» **About this task**: Write out all of these lines again, replacing each "centimetres" with "centimeters" and keeping everything else unchanged. Leave the pictures out of your answer.

------ Listed records

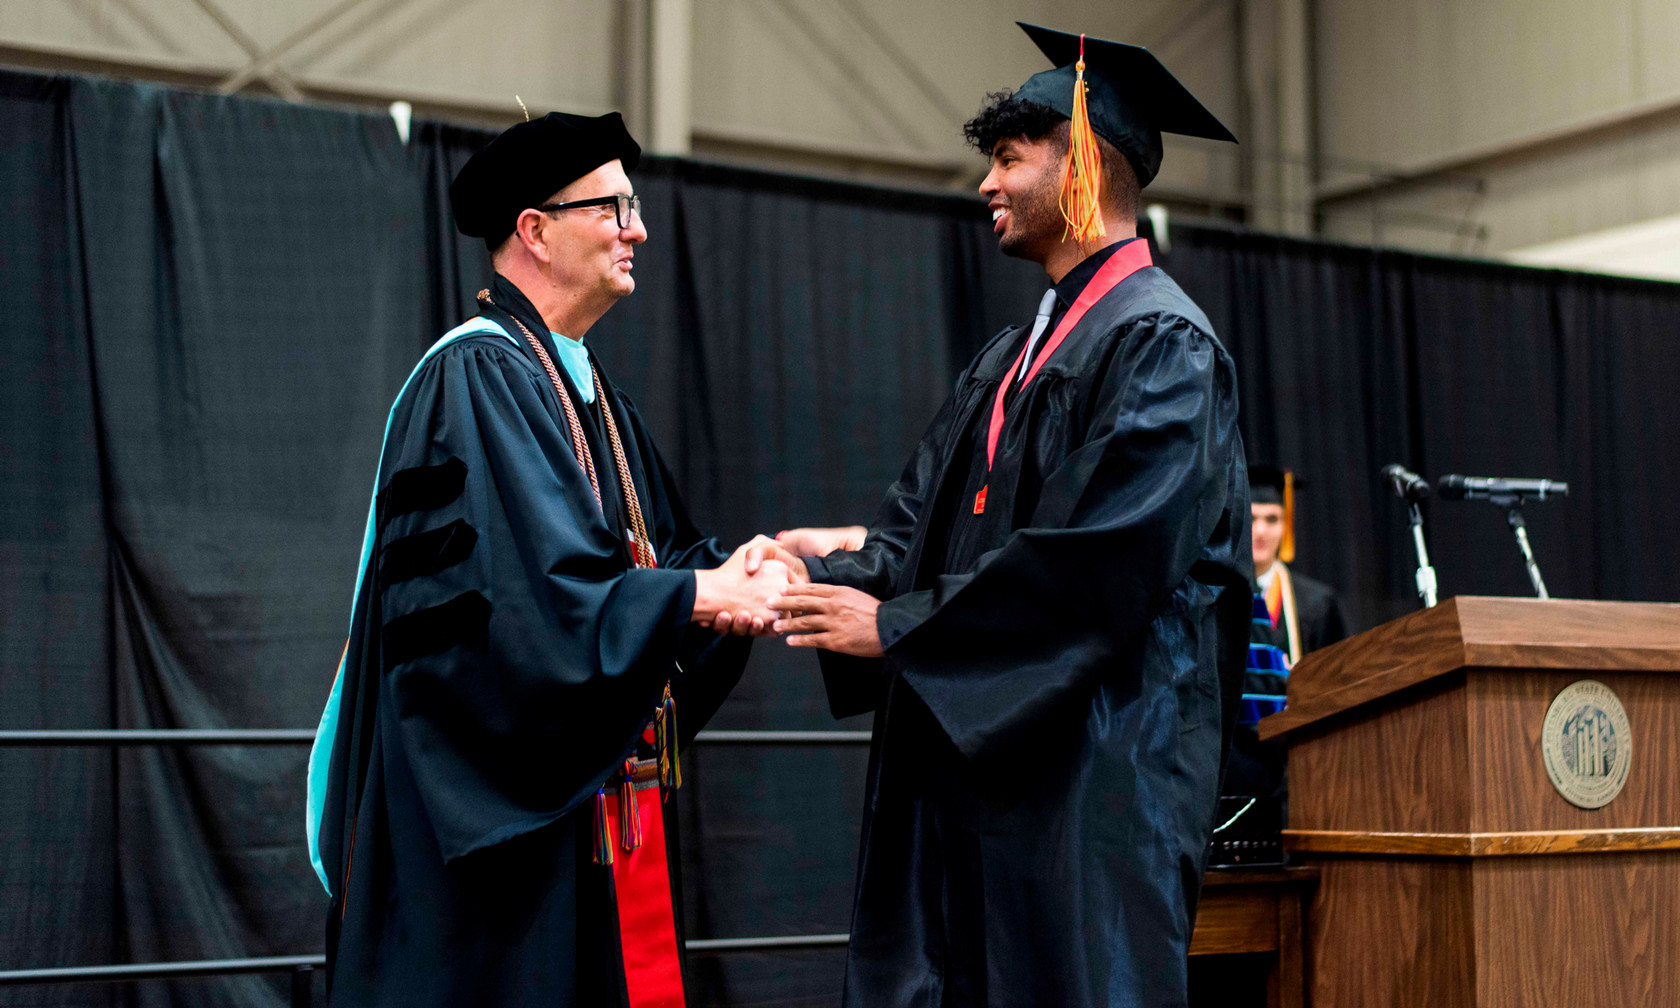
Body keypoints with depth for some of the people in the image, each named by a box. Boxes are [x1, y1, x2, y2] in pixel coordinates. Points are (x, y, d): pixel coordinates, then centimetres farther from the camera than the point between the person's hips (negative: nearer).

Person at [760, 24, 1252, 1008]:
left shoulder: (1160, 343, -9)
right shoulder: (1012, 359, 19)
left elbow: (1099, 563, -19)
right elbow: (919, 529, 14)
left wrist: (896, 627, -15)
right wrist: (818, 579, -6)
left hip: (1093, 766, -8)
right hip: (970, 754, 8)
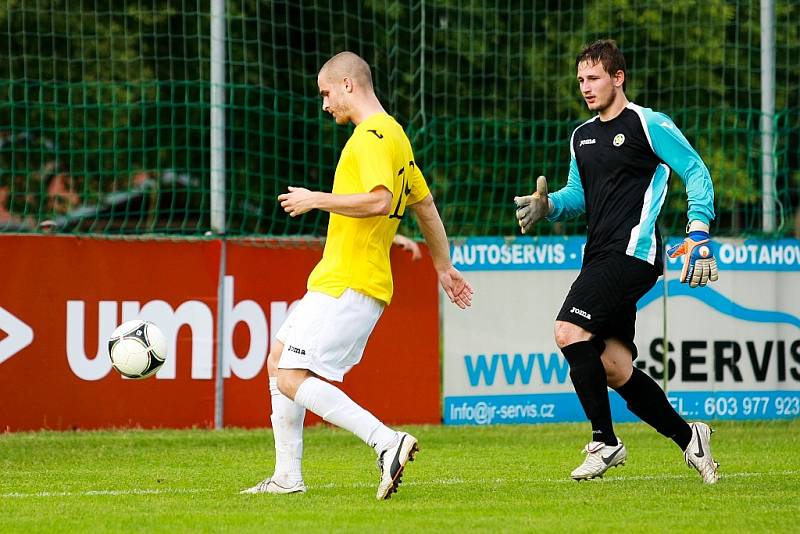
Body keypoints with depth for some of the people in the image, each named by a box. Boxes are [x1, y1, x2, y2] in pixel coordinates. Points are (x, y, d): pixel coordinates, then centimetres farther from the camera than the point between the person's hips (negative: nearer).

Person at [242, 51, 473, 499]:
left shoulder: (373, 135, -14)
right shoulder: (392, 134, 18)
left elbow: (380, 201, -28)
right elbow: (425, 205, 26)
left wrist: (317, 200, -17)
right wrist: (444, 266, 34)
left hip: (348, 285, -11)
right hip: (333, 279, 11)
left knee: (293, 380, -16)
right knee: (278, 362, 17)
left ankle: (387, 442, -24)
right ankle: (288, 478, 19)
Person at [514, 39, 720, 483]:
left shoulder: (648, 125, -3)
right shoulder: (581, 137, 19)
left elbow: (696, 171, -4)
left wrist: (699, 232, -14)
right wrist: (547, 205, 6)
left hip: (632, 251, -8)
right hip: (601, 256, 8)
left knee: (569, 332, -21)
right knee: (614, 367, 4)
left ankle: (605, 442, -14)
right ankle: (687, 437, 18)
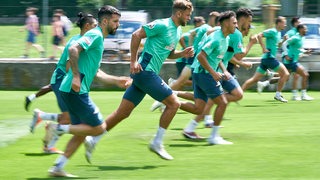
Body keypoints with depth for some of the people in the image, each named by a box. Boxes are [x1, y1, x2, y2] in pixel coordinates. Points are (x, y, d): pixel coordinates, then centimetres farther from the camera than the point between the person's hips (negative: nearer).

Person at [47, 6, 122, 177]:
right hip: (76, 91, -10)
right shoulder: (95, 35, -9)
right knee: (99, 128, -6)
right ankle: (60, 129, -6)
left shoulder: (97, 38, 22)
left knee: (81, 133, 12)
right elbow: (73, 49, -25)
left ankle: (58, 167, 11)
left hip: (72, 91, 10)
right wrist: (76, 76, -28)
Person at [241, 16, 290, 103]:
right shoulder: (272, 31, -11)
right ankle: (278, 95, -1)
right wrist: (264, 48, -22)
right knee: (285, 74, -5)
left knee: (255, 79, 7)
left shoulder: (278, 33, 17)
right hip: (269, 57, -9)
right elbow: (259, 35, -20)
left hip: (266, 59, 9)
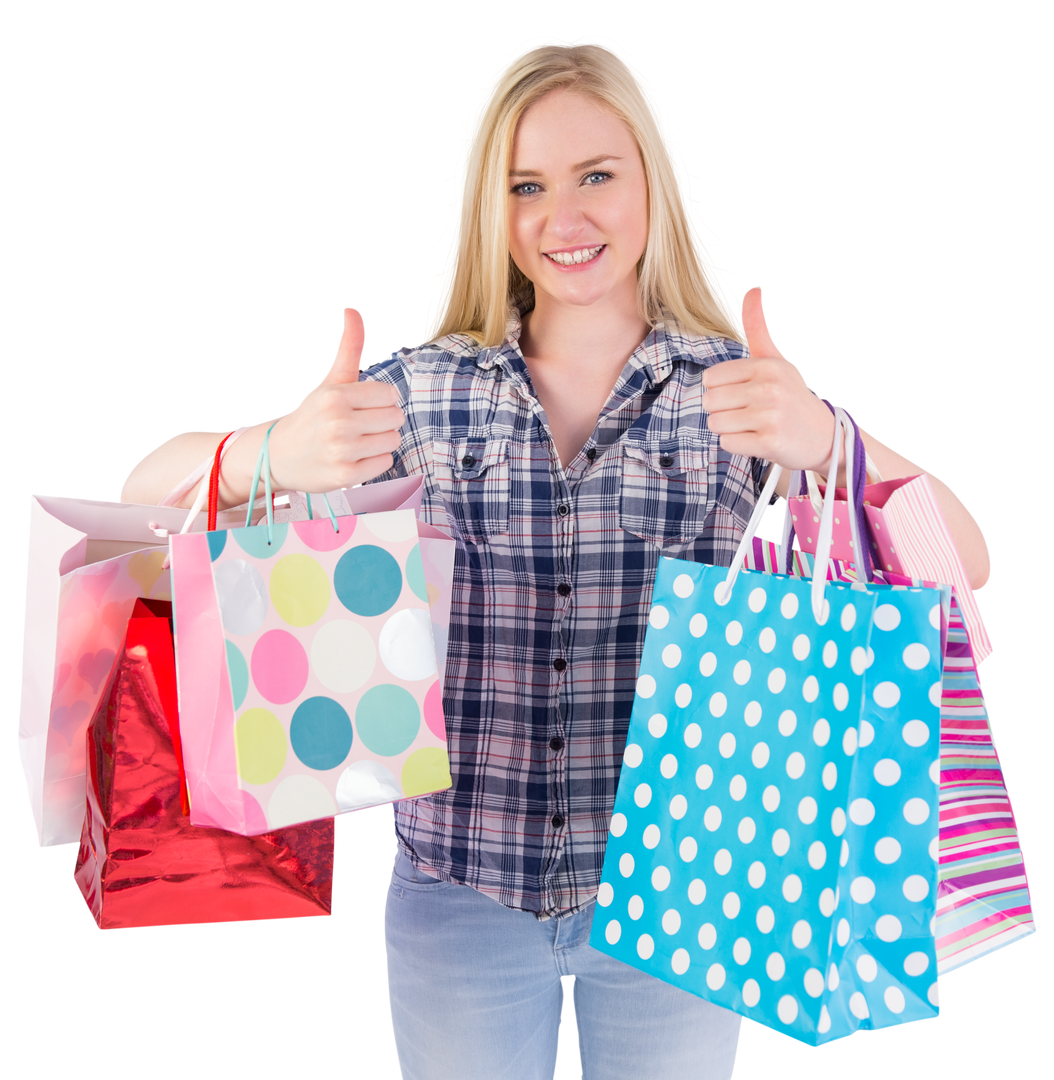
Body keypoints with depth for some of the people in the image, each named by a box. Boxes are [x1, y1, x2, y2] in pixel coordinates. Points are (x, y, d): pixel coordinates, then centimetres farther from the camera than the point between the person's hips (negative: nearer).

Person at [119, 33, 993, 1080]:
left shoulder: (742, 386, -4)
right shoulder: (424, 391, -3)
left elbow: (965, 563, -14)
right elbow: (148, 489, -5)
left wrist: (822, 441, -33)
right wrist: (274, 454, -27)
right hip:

------------

» **Result of this task**:
Body keypoints with depth for some of the people in the image, each named by a box. Boxes are [x1, y1, x2, y2] in pixel coordinates. Points are (x, y, d): pixel coordinates, then centimeters farther from the camera than the point between the person's hips (negative: nearer).

Person at [760, 24, 1252, 1008]:
left shoulder: (1160, 343, -9)
right shoulder: (1012, 359, 19)
left elbow: (1099, 563, -19)
right elbow: (919, 529, 14)
left wrist: (896, 627, -15)
right wrist: (818, 579, -6)
left hip: (1093, 766, -8)
right hip: (970, 754, 8)
Body keypoints with depth for some of the people in the image, each named by a box. Boxes are [x1, y1, x2, y2] in pixel coordinates. Points are (x, y, d): pixel coordinates, then centimeters farther from the camera than the point between the person's hips (negative: nearer).

Person at [242, 51, 473, 499]:
left shoulder: (373, 135, -14)
right shoulder: (392, 134, 18)
left elbow: (380, 201, -28)
right elbow: (425, 205, 26)
left wrist: (317, 200, -17)
right wrist: (444, 266, 34)
left hip: (348, 285, -11)
right hip: (333, 279, 11)
left knee: (293, 380, -16)
right knee: (278, 362, 17)
left ankle: (387, 442, -24)
right ankle: (288, 478, 19)
Person at [514, 39, 720, 483]:
left shoulder: (648, 125, -3)
right shoulder: (581, 137, 19)
left elbow: (696, 171, -4)
left wrist: (699, 232, -14)
right wrist: (547, 205, 6)
left hip: (632, 251, -8)
right hip: (601, 256, 8)
left knee: (569, 332, -21)
right knee: (614, 367, 4)
left ankle: (605, 442, -14)
right ankle: (687, 437, 18)
Body keypoints with depth for some of the people in the image, each named by a box. Boxes are [x1, y1, x2, y2] in pixel coordinates. Points are (x, y, d): pixel coordinates, then centimeters farther from the camera than the point between the person's hips (negative: nearer).

Person at [47, 6, 122, 177]:
right hip: (76, 91, -10)
right shoulder: (95, 35, -9)
right knee: (99, 128, -6)
right ankle: (60, 129, -6)
left shoulder: (97, 38, 22)
left knee: (81, 133, 12)
right elbow: (73, 49, -25)
left ankle: (58, 167, 11)
left hip: (72, 91, 10)
right wrist: (76, 76, -28)
Person at [241, 16, 290, 103]:
right shoulder: (272, 31, -11)
right ankle: (278, 95, -1)
right wrist: (264, 48, -22)
right knee: (285, 74, -5)
left knee: (255, 79, 7)
left shoulder: (278, 33, 17)
right hip: (269, 57, -9)
right elbow: (259, 35, -20)
left hip: (266, 59, 9)
Body keypoints with depth for some of the people in the image, each named by a box. Boxes are [x1, y1, x2, y2] in pixel coordinates. Points are (x, y, d): pixel coordinates, then centimeters farther from the camera than the point between the person's hips (negative: nearer).

Person at [119, 33, 993, 1080]:
left shoulder: (742, 386, -4)
right shoulder: (424, 391, -3)
left elbow: (965, 563, -14)
right elbow: (148, 489, -5)
left wrist: (822, 441, -33)
right wrist: (274, 454, -27)
right hip:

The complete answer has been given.